I cannot say that, in point of prudence, there was much to recommend this marriage. Perhaps a wise and kind father would have given it as decided a negative as Mark Shadwell did. But wild lamentations, in which romantic old Barbara joined, and profound dejection followed. Mark, however, was clear and peremptory, and in a very short time an idea entered his mind, which quite sealed his determination upon this point.
Weeks passed, and Miss Marlyn still lingered on. It was not her doing, neither was it owing to any indecision on the part of Mrs. Shadwell. When the day appointed for Miss Marlyn’s departure had nearly come, Mark told his wife that he had been disappointed in money, and that the simple, vulgar truth was that he could not pay Miss Marlyn, and she must wait a week or two longer. “You must tell her when she’s to go, Amy,” he said. But Amy entreated him to undertake that task himself; and as he secretly wished to take it out of his wife’s hands, he did consent to do so.
Miss Agnes Marlyn consented to remain a little longer at Raby, to old Wyndle’s loud discontent, and poor Mrs. Shadwell’s secret anxiety.
In old Raby church, when Rachel and Miss Marlyn attended morning service there on th
e Sunday following, they saw a young gentleman in solitary occupation of the square pew next theirs. His get-up was unexceptionable, and he was undoubtedly good looking, with something of the interesting air and languor of an invalid.
Very soft, large eyes, a delicately-formed nose, rather high, pale, gentle, handsome face; rich, silken, wavy, brown hair, and a decidedly elegant exterior, could not fail to excite a gentle curiosity in young ladies so near, — even in church.
Rachel had rallied since the occurrence I have last described. The cheerful support of Miss Barbara, most generous of matchmakers, and the romantic sympathies of Mrs. Shadwell, were all in favour of Charles Mordant, and Rachel was persuaded by these ministering spirits that the opposition of her father was simply one of those jolts and hitches in the path of true love which uniformly turn up and uniformly disappear. She was by no means, therefore, in that state of interesting apathy, begotten of despair, which refuses to take note of the outer world, And she did speculate a little like Miss Marlyn, when she ought to have been better employed, about this stranger.

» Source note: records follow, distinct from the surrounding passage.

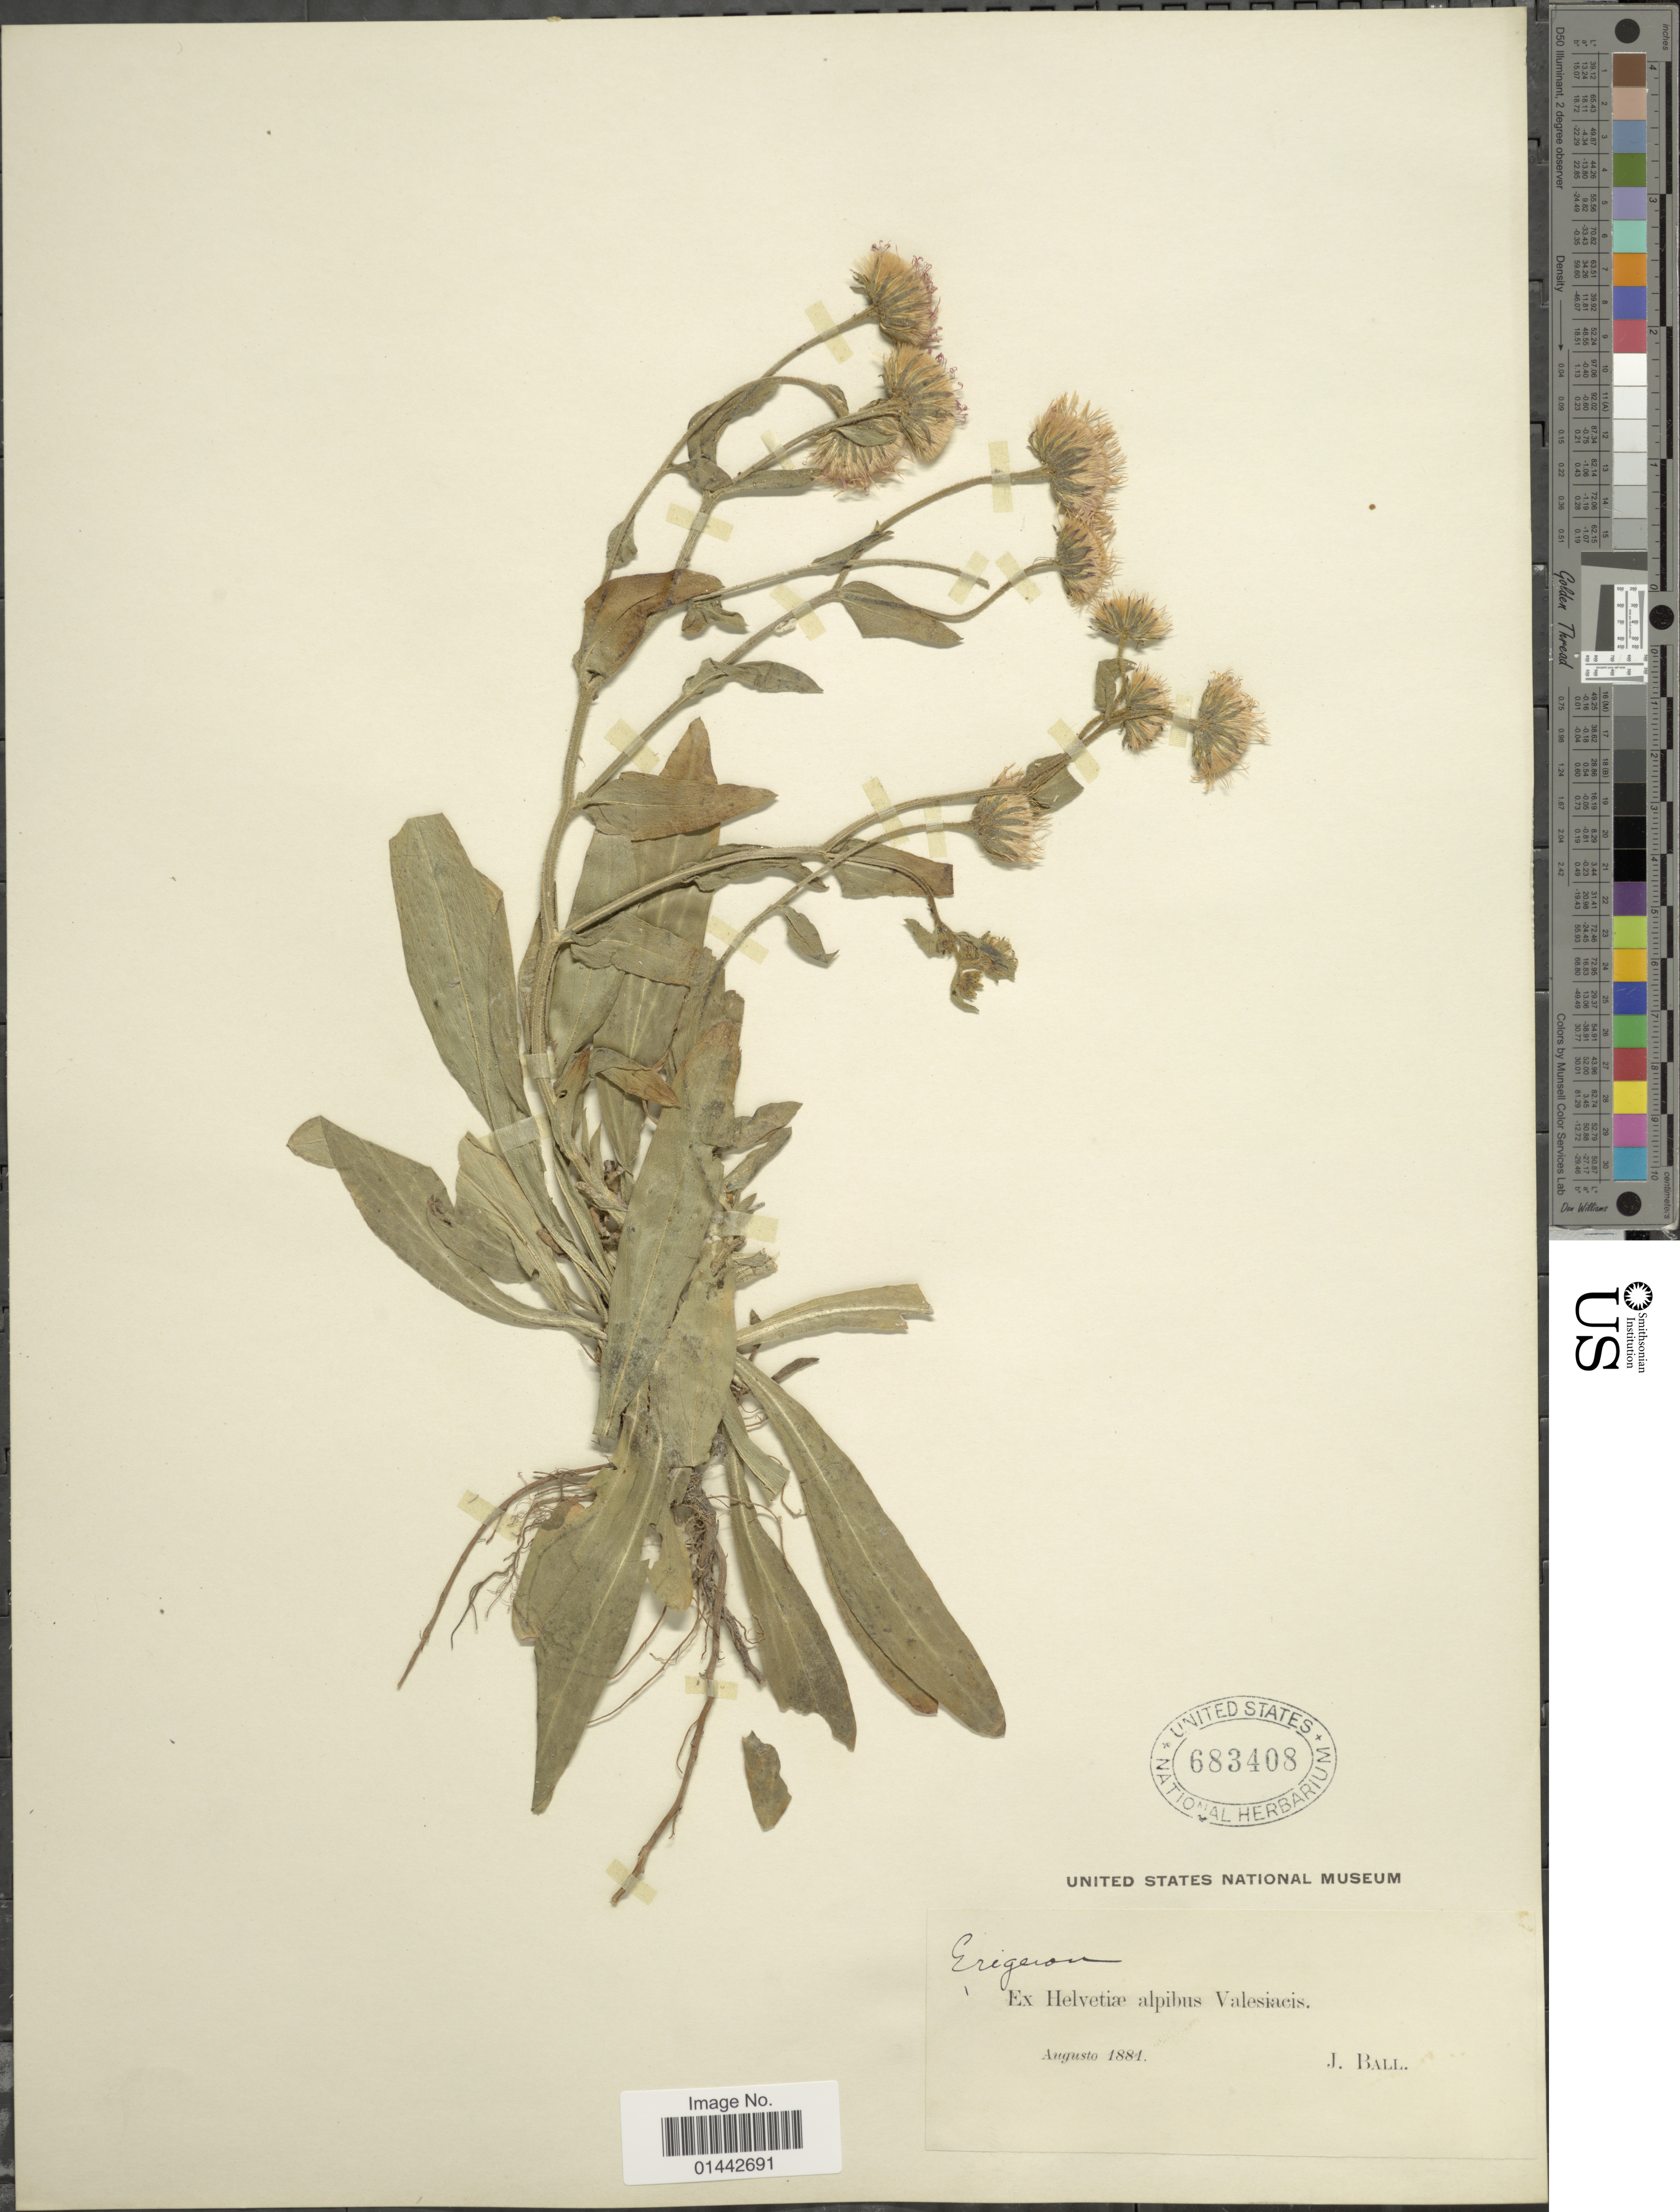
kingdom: Plantae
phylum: Tracheophyta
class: Magnoliopsida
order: Asterales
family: Asteraceae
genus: Erigeron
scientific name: Erigeron alpinus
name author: L.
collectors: J. Ball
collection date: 1881-08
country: Switzerland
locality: Ec Helvetiae alpibus Valesiacis.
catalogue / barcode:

There is in Raby, as everybody knows who has ever dipped into a book on the mineral waters of England, a well, known as the Raby Spa, whose peculiar virtues attract generally some four or five visitors at a time, during the summer months, to the inn, or, as we now term it, the hotel, of that quiet and quaint little town. Whenever a stranger, above the level of a religious missionary or a prosperous farmer, appears in the church of Raby, he is assumed to be, and pretty uniformly rightly, a flying visitor to “the Spa.”
The stranger stole a few of those very quiet and cautious glances, which a well-bred man, leaning over the side of a pew and at his devotions, will permit himself in such a case.
The young ladies were delayed some ten minutes at old Mrs. Ford’s cottage, and, having visited the sick, they drove home.
As they drove up the avenue, whom should they pass but the interesting stranger.
“There he is again, Rachel!” said Miss Marlyn. “I suppose he has got leave to walk over the place.”